Is it possible to work flexible office hours, and still achieve not only your own career goals but also the productivity outcomes of the company you work for?
This thought-provoking and extremely topical question was one that The Outperformer recently asked Emma Beard. Emma is the Enterprise Services Director for Lion, a $5.6 billion food and beverage company best known for beers brands such as Thooeys, Hahn and James Boags.
Emma’s career with Lion spans 17 years, during which time she’s been Finance Director of Heineken Lion and, later, Fine Wine Partners as well as Risk Assurance Director and Commercial Manager for National Sales. So it might surprise you to learn that for most of her time with the company, she has worked in a part-time, or flexible arrangement.
During her frank and eye-opening interview, Emma told us how she’s been able to build her highly successful career with a leading employer, while still enjoying the flexibility she needed to raise her family. Some of the areas she covered included:
Emma gave us some great advice, and it’s clear that she has made her decision to work on a flexible basis really work for her, ensuring she has the right work-life balance. This ultimately makes her a happier, more engaged and more productive employee.
But can it work for everyone?
Emma believes there are three foundational elements that can be leveraged for a successful career:
Enjoyment translates into results. “If you’re enjoying your job, you’re engaged in your work, and engaged people drive great outcomes,” says Emma. “If you’re not enjoying what you’re doing now, what would it take to reframe it? Can you reshape your goals? Could you flip something around so that you stay in your role, but start enjoying what it is you’re doing?”
Emma acknowledges that change is hard, and making changes to your work environment takes courage, but it may well be what’s necessary to bring enjoyment back.
Emma believes keeping an open mind and taking some risks in your career – especially early on – is very important.
“During my 17 years with Lion, I’ve zigzagged around in a number of different roles - some of which, on paper, looked like I was taking a backward step,” she says. “But I made those moves to gain experience that I was missing. Don’t get too caught up in whom you report to. Gain a breadth of experience, and make sure you’re learning new things that will pay dividends down the track. Try to stay positive and find something to interest you in every position you hold.”
Emma is a firm believer in leveraging the power of the Internet to help you identify your strengths, and advises making use of one of the many free tools available online.
“Your strengths will change over the years, and that’s OK,” she says. “But you’ll have key core strengths that will stay with you. Tap into those, be aware of what’s engaging for you and what do you enjoy doing.”
Once you’ve examined these three key areas, you should have a better idea of what you want and how to achieve it. For many people, introducing flexibility into their work environment is a great way to start.
Emma emphasises the importance of recognising that workplace flexibility is a two-way street. It needs to work not only for you but for your company as well.

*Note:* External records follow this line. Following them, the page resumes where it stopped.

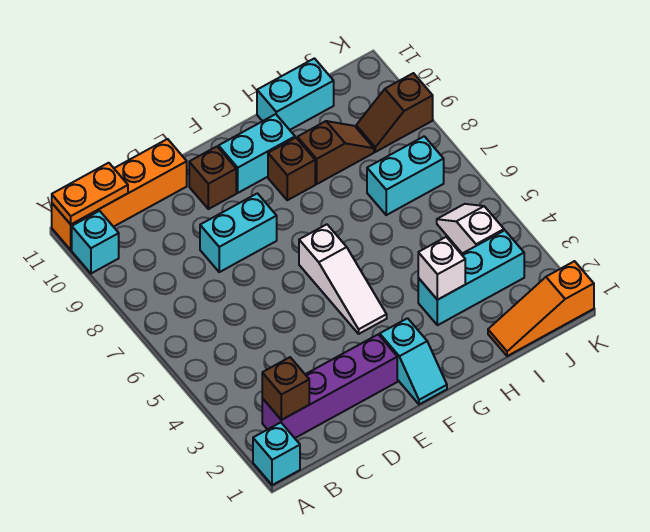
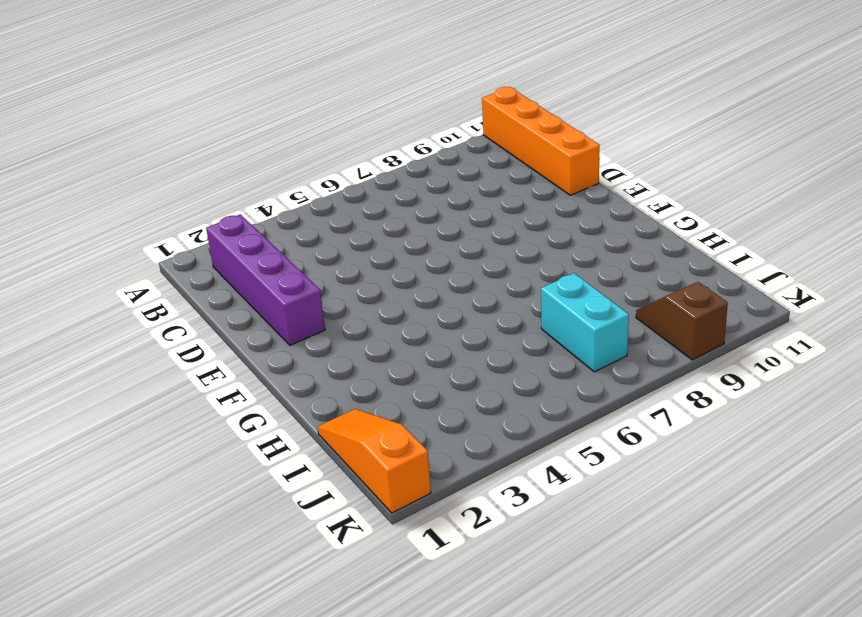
none -> cyan 1x1 brick [253,422,300,485]
none -> cyan 1x1 brick [72,211,119,273]
none -> cyan 1x2 brick [200,193,277,272]

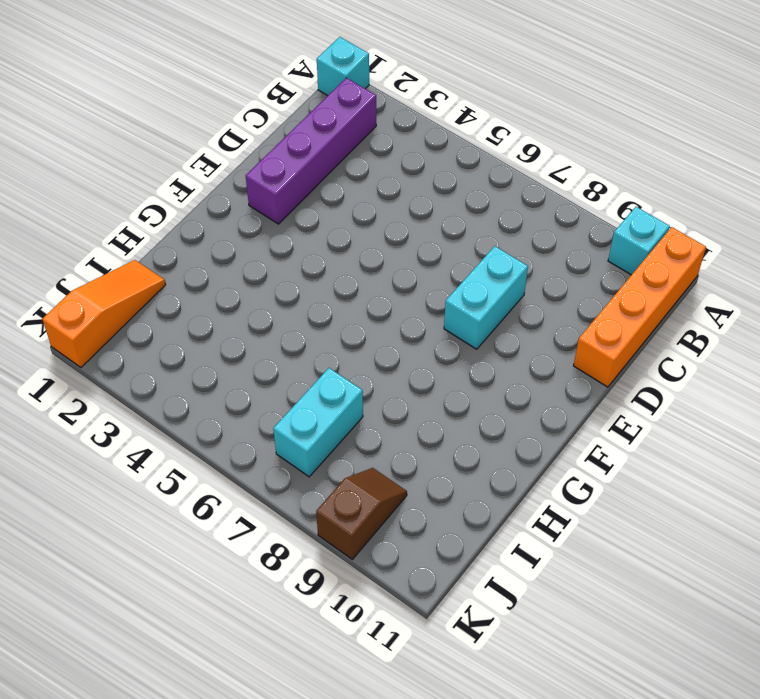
none -> brown 1x1 brick [189,147,236,209]
none -> cyan 1x2 slope [380,318,447,404]
none -> white 1x3 slope [299,224,387,334]

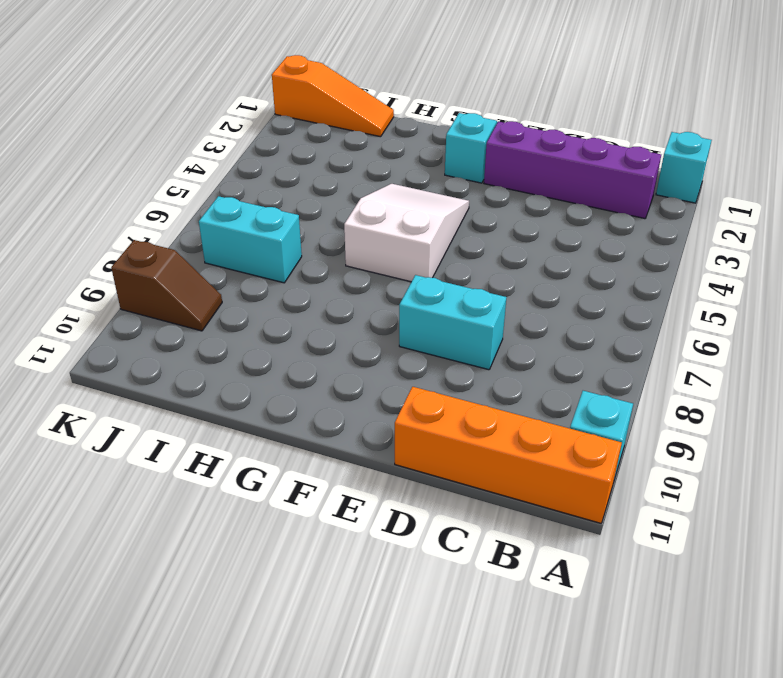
white 2x3 slope [344,184,469,282] -> white 1x3 slope [299,224,387,334]
none -> brown 1x1 brick [189,147,236,209]
none -> cyan 1x2 brick [219,114,295,193]
none -> brown 1x1 brick [268,138,315,200]

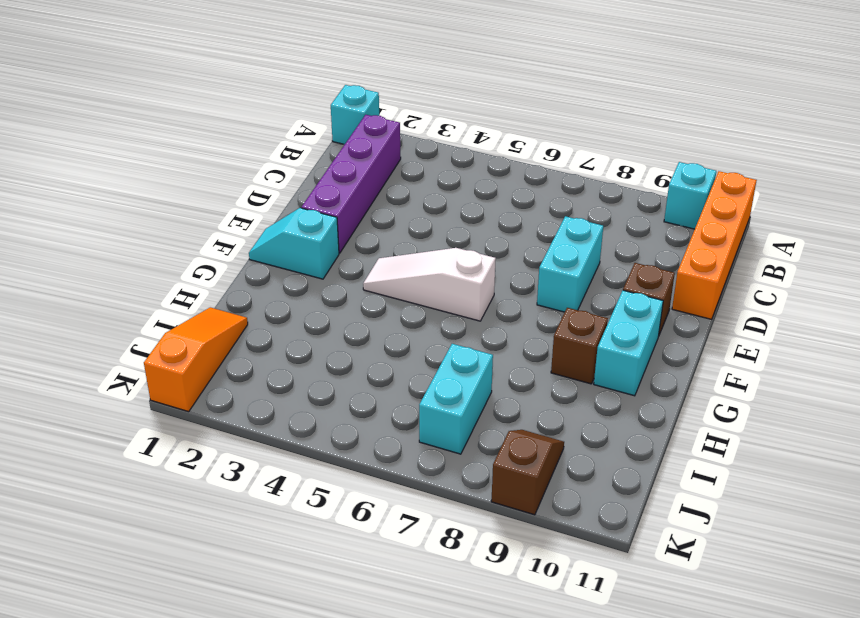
none -> cyan 1x3 brick [418,230,524,325]
none -> brown 1x2 slope [297,121,374,184]
none -> cyan 1x2 brick [257,58,334,130]

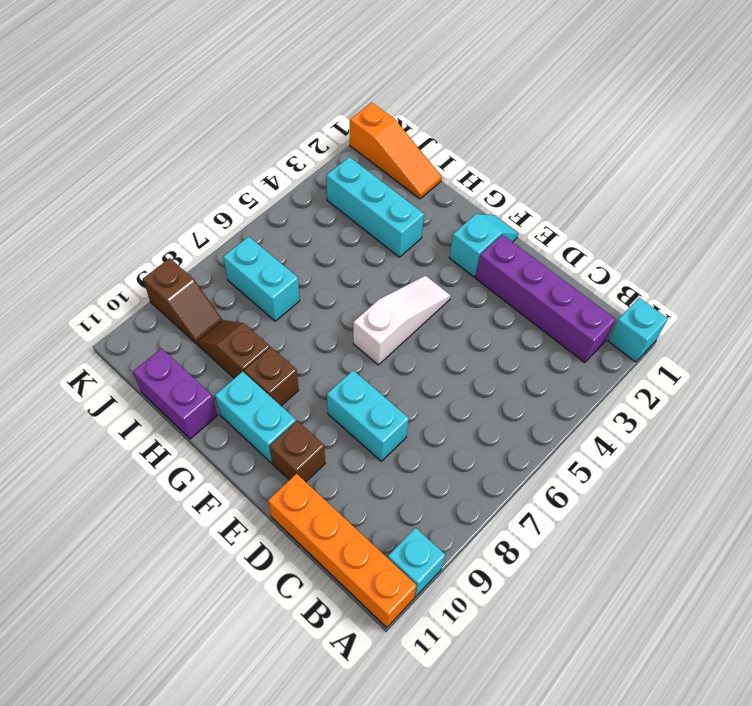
purple 1x2 brick [133,348,217,439] -> cyan 1x2 brick [257,58,334,130]
none -> white 1x2 slope [437,204,504,253]
none -> orange 1x2 plate [52,163,128,224]
none -> brown 1x1 brick [262,357,309,420]

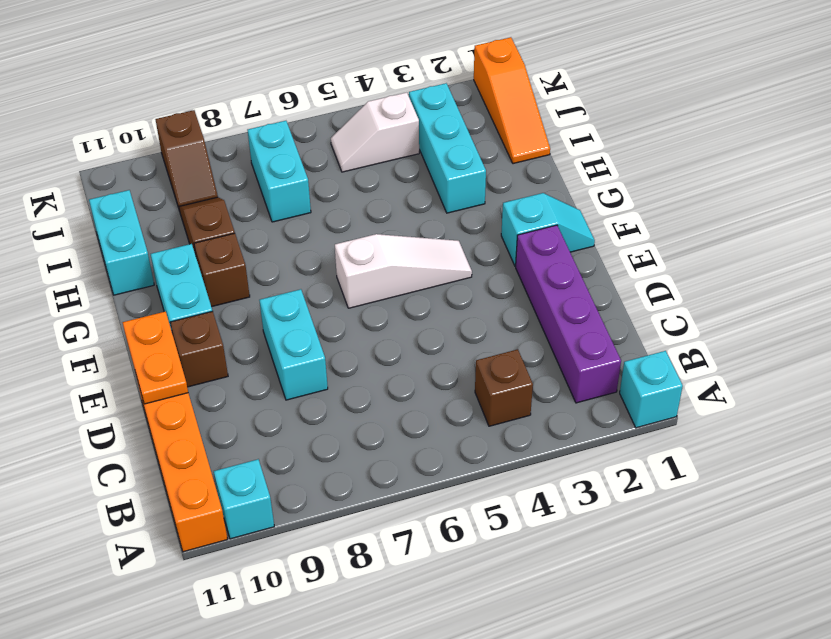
brown 1x1 brick [475,349,533,426] -> brown 1x1 brick moved to [262,357,309,420]
orange 1x2 plate [123,312,188,404] -> orange 1x2 plate moved to [52,163,128,224]
none -> white 1x1 brick [418,237,465,300]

“When you approach your boss with the possibility of working flex, you need to come at it like it’s a business offering,” she advises. “You must be able to provide a solution. Articulate why it’s a good idea, and how it will work. And you have to be the one to set out what flexibility will look like for the company. There’s no point waiting for your boss to do it, because he doesn’t know what’s important to you.”
Emma acknowledges this can be a hard conversation to have, but it’s one that can be made a lot easier if you have a history with the company.
“By the time the situation arose for me, I had been working for Lion for seven years,” she says, “so I had a good relationship with my boss. I had credibility and trust around how I work and what I do.”
Emma is also very fortunate to work for a company that has a great culture. “Lion is very supportive of flexibility,” she says. “They are more focused on your achievements and outcomes, and not to so much on the “how” you get things done. If you can do your job in 6 hours a day, that’s great, as long as you’re delivering what you need to.”
Although numerous studies have been carried out that support the validity of embracing flexibility in the workplace, there are still companies, and individuals within companies, that perpetuate the stigma attached to working flex. So how do you tackle the “If you’re not visible, you’re not there,” mindset?
“This is what I call dinosaur thinking and it won’t last,” says Emma. “It’s just not how people are and it’s not how they work. Flexibility is great for so many reasons and it’s not always child-driven. Some people volunteer out of work, some are passionate about sport or other hobbies. There is just so much research available into how flexibility is really important to either retain great people or attract great people.
“If you’ve agreed with your employee on what they have to deliver each week or each day, it shouldn’t matter how they deliver that. If they can do it working from home one day a week, then that’s ok.”